Who goes to sex therapy?

This list is not exhaustive, but some of the people who attend sex therapy are:

* Heterosexual men and women, singles or couples
* Gay, lesbian bisexual, transgendered and intersex individuals and couples
* Busy and exhausted parents who can't seem to find time for intimacy
* People in their 50's, 60's, 70's, 80's and beyond who have questions about their sexual functioning
* Sexual abuse survivors who want to have fulfilling sexual lives, but feel haunted by their past
* People re-entering the dating world after divorce or death of a long-time partner
* People in their early twenties who are embarking on their first serious sexual relationship
* Married men who cross-dress and whose wives either (a) don't know that they are married to cross-dressers or (b) have found out that their partners are cross-dressers and are scared, and/or confused and/or angry and/or upset.
* People who are sexually compulsive and feel that their compulsions are out of control.
* Individuals in a heterosexual relationship or marriage who are beginning to question their sexual orientation.


What kinds of problems do people want help with?

Some of the issues that sex therapy can help with are as follows:
* Difficulties either getting and/or keeping an erection
* Difficulties maintaining control of ejaculation or trouble with “timing”
* Inability to orgasm either alone or with a partner
* Finding the ability to relax and enjoy sexual activity a challenge
* Lack or loss of sexual desire
* Feelings of embarrassment or shame about your body and sexual functioning
* Painful intercourse (known as Dyspareunia)
* Involuntary spasming of the vagina (known as Vaginismus)
* History of sexual abuse, rape or threatened sexual trauma
* Intimacy and relationship problems that are affecting your sexual relationship
* When feeling bad about your body is negatively affecting your sexual life
* When you've been faking orgasms because you're too embarrassed or ashamed to talk about your difficulty climaxing
* When you find yourself passing on having sex with your partner because it's difficult to get and/or maintain erections
* You're so worried about "performing" that you avoid sexual intimacy
* Since having a baby, you're less interested in sex
* You want sex frequently and your partner isn't interested
* You don't want to have sex and you feel like your partner is constantly bugging you about it
* You feel like you spend too much time thinking or fantasizing about sex
* Having sex is painful and you feel hopeless about ever freely enjoying it
* You have questions about your sexuality and don't know who to ask
* Your partner wants an "open" relationship and you're unsure if you can handle it or even want to try

What exactly is sex therapy?
List most other forms of psychotherapy, sex therapy is exclusively talk therapy, which involves meeting with a therapist on a regular basis to talk about how to overcome whatever problem a person has identified. In exchange, the sex therapist shares his or her knowledge of human sexuality and expertise in working with sexual functioning and relationship challenges. Sex therapists are trained to diagnose the psychological origins of sexual issues and work to find solutions. This will often mean collaborative relationships with physicians whose specialty is sexual medicine.

Once the ice is broken and people feel more comfortable asking me about the work I do, they frequently ask if sex therapy involves me touching my clients in some way. The answer is a resounding NO! Despite common misconceptions, sex therapy does NOT involve sexual or physical contact between therapist and client. (Masters and Johnson used sex surrogates in their pioneering work in the 50's but this practice has long since been discontinued.) Sex therapy NEVER involves nudity, sexual contact or sexual touch between the client(s) and the sex therapist.

As with any form of therapeutic relationship, an ability to feel comfortable with a therapist is half the battle. Most sex therapists, including myself, take an extensive sexual history about you and your life. They ask questions that you may not be used to answering. Given that most folks find it embarrassing to talk about sex, it's even more important that you find a therapist who puts you at ease and with whom you can begin to talk freely.

DATASET ::
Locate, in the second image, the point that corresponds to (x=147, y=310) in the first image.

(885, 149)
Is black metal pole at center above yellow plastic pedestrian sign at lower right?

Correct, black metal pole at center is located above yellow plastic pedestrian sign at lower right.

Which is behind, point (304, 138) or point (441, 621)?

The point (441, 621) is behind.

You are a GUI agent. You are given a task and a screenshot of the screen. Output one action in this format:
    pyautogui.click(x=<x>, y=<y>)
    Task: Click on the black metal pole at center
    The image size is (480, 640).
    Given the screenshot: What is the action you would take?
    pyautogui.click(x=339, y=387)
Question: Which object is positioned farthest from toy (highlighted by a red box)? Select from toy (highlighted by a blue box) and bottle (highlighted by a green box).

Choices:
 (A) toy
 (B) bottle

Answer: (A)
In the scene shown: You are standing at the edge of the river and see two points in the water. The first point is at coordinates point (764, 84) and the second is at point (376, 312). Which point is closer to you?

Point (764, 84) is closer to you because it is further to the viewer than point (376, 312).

* * *

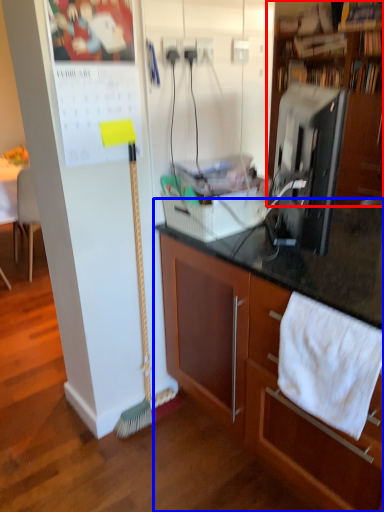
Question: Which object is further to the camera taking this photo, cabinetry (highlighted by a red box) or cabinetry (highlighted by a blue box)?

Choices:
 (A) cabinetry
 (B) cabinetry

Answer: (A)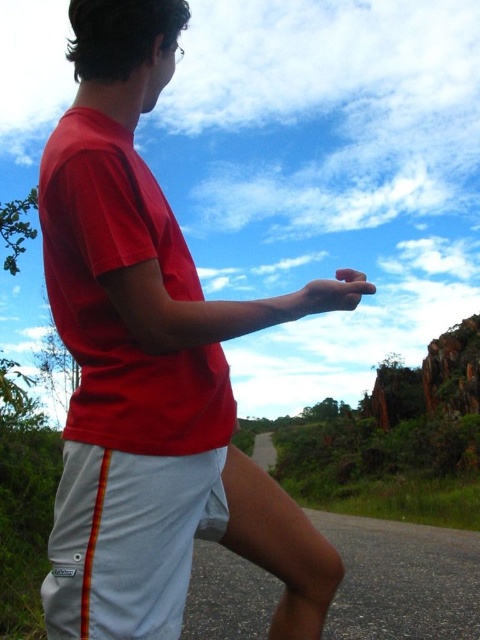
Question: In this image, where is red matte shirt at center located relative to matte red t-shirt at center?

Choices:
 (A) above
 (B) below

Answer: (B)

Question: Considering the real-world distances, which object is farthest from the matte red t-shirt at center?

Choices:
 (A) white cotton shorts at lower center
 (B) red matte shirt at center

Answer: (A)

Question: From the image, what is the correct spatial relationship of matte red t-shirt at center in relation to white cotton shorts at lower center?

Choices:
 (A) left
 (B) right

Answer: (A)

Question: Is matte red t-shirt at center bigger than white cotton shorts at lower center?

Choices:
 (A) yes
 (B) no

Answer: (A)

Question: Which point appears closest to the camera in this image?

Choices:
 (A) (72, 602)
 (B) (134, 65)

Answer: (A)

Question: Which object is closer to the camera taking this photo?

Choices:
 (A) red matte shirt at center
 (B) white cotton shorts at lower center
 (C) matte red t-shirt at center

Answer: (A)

TASK GOAL ::
Rewrite the sex therapy text from "Who goes to" to "angry and/or upset.", putting "tired" in place of "exhausted".

TASK OUTPUT ::
Who goes to sex therapy?

This list is not exhaustive, but some of the people who attend sex therapy are:

* Heterosexual men and women, singles or couples
* Gay, lesbian bisexual, transgendered and intersex individuals and couples
* Busy and tired parents who can't seem to find time for intimacy
* People in their 50's, 60's, 70's, 80's and beyond who have questions about their sexual functioning
* Sexual abuse survivors who want to have fulfilling sexual lives, but feel haunted by their past
* People re-entering the dating world after divorce or death of a long-time partner
* People in their early twenties who are embarking on their first serious sexual relationship
* Married men who cross-dress and whose wives either (a) don't know that they are married to cross-dressers or (b) have found out that their partners are cross-dressers and are scared, and/or confused and/or angry and/or upset.